Given task →
Turn every line of the items below into a Markdown table with the columns Row and Line. Number each row and skip blank lines.

(Element placement data)

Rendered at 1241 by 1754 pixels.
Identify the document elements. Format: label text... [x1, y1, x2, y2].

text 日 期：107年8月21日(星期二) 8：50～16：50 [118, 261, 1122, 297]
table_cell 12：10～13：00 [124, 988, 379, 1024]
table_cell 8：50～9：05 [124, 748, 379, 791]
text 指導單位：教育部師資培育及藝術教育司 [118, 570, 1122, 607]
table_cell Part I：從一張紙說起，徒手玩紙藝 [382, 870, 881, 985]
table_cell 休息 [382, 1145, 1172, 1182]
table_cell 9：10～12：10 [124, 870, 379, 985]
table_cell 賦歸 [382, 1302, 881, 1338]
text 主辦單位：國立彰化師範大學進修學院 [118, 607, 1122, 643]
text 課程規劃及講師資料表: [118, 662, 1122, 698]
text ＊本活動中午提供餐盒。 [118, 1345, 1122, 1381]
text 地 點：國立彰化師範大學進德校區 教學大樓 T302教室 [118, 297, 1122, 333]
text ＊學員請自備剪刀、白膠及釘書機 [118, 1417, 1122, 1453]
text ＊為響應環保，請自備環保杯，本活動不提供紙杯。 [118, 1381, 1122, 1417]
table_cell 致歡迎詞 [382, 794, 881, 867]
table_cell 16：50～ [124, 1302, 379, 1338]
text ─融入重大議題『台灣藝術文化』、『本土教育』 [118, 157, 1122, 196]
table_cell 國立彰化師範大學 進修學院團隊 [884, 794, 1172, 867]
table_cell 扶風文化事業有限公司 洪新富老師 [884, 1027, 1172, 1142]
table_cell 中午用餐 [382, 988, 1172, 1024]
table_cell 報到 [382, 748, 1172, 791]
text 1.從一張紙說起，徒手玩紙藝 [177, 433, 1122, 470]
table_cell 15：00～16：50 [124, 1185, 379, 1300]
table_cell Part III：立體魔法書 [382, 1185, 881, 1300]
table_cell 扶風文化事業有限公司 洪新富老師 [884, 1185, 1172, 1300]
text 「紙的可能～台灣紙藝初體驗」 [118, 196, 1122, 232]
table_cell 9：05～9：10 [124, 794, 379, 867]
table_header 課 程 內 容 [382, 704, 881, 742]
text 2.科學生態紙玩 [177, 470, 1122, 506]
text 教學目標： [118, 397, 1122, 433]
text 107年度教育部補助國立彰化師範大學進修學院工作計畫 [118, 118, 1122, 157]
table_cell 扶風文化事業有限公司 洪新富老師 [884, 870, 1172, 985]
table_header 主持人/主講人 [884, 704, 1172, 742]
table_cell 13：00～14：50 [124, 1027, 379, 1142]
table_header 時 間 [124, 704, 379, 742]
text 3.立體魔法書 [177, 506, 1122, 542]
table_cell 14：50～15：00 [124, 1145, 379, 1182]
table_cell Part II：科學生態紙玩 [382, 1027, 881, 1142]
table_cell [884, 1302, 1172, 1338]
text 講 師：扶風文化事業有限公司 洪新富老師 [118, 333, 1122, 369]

Answer to this exercise →
| Row | Line |
|---|---|
| 1 | Rendered at 1241 by 1754 pixels. |
| 2 | Identify the document elements. Format: label text... [x1, y1, x2, y2]. |
| 3 | text 日 期：107年8月21日(星期二) 8：50～16：50 [118, 261, 1122, 297] |
| 4 | table_cell 12：10～13：00 [124, 988, 379, 1024] |
| 5 | table_cell 8：50～9：05 [124, 748, 379, 791] |
| 6 | text 指導單位：教育部師資培育及藝術教育司 [118, 570, 1122, 607] |
| 7 | table_cell Part I：從一張紙說起，徒手玩紙藝 [382, 870, 881, 985] |
| 8 | table_cell 休息 [382, 1145, 1172, 1182] |
| 9 | table_cell 9：10～12：10 [124, 870, 379, 985] |
| 10 | table_cell 賦歸 [382, 1302, 881, 1338] |
| 11 | text 主辦單位：國立彰化師範大學進修學院 [118, 607, 1122, 643] |
| 12 | text 課程規劃及講師資料表: [118, 662, 1122, 698] |
| 13 | text ＊本活動中午提供餐盒。 [118, 1345, 1122, 1381] |
| 14 | text 地 點：國立彰化師範大學進德校區 教學大樓 T302教室 [118, 297, 1122, 333] |
| 15 | text ＊學員請自備剪刀、白膠及釘書機 [118, 1417, 1122, 1453] |
| 16 | text ＊為響應環保，請自備環保杯，本活動不提供紙杯。 [118, 1381, 1122, 1417] |
| 17 | table_cell 致歡迎詞 [382, 794, 881, 867] |
| 18 | table_cell 16：50～ [124, 1302, 379, 1338] |
| 19 | text ─融入重大議題『台灣藝術文化』、『本土教育』 [118, 157, 1122, 196] |
| 20 | table_cell 國立彰化師範大學 進修學院團隊 [884, 794, 1172, 867] |
| 21 | table_cell 扶風文化事業有限公司 洪新富老師 [884, 1027, 1172, 1142] |
| 22 | table_cell 中午用餐 [382, 988, 1172, 1024] |
| 23 | table_cell 報到 [382, 748, 1172, 791] |
| 24 | text 1.從一張紙說起，徒手玩紙藝 [177, 433, 1122, 470] |
| 25 | table_cell 15：00～16：50 [124, 1185, 379, 1300] |
| 26 | table_cell Part III：立體魔法書 [382, 1185, 881, 1300] |
| 27 | table_cell 扶風文化事業有限公司 洪新富老師 [884, 1185, 1172, 1300] |
| 28 | text 「紙的可能～台灣紙藝初體驗」 [118, 196, 1122, 232] |
| 29 | table_cell 9：05～9：10 [124, 794, 379, 867] |
| 30 | table_header 課 程 內 容 [382, 704, 881, 742] |
| 31 | text 2.科學生態紙玩 [177, 470, 1122, 506] |
| 32 | text 教學目標： [118, 397, 1122, 433] |
| 33 | text 107年度教育部補助國立彰化師範大學進修學院工作計畫 [118, 118, 1122, 157] |
| 34 | table_cell 扶風文化事業有限公司 洪新富老師 [884, 870, 1172, 985] |
| 35 | table_header 主持人/主講人 [884, 704, 1172, 742] |
| 36 | table_cell 13：00～14：50 [124, 1027, 379, 1142] |
| 37 | table_header 時 間 [124, 704, 379, 742] |
| 38 | text 3.立體魔法書 [177, 506, 1122, 542] |
| 39 | table_cell 14：50～15：00 [124, 1145, 379, 1182] |
| 40 | table_cell Part II：科學生態紙玩 [382, 1027, 881, 1142] |
| 41 | table_cell [884, 1302, 1172, 1338] |
| 42 | text 講 師：扶風文化事業有限公司 洪新富老師 [118, 333, 1122, 369] |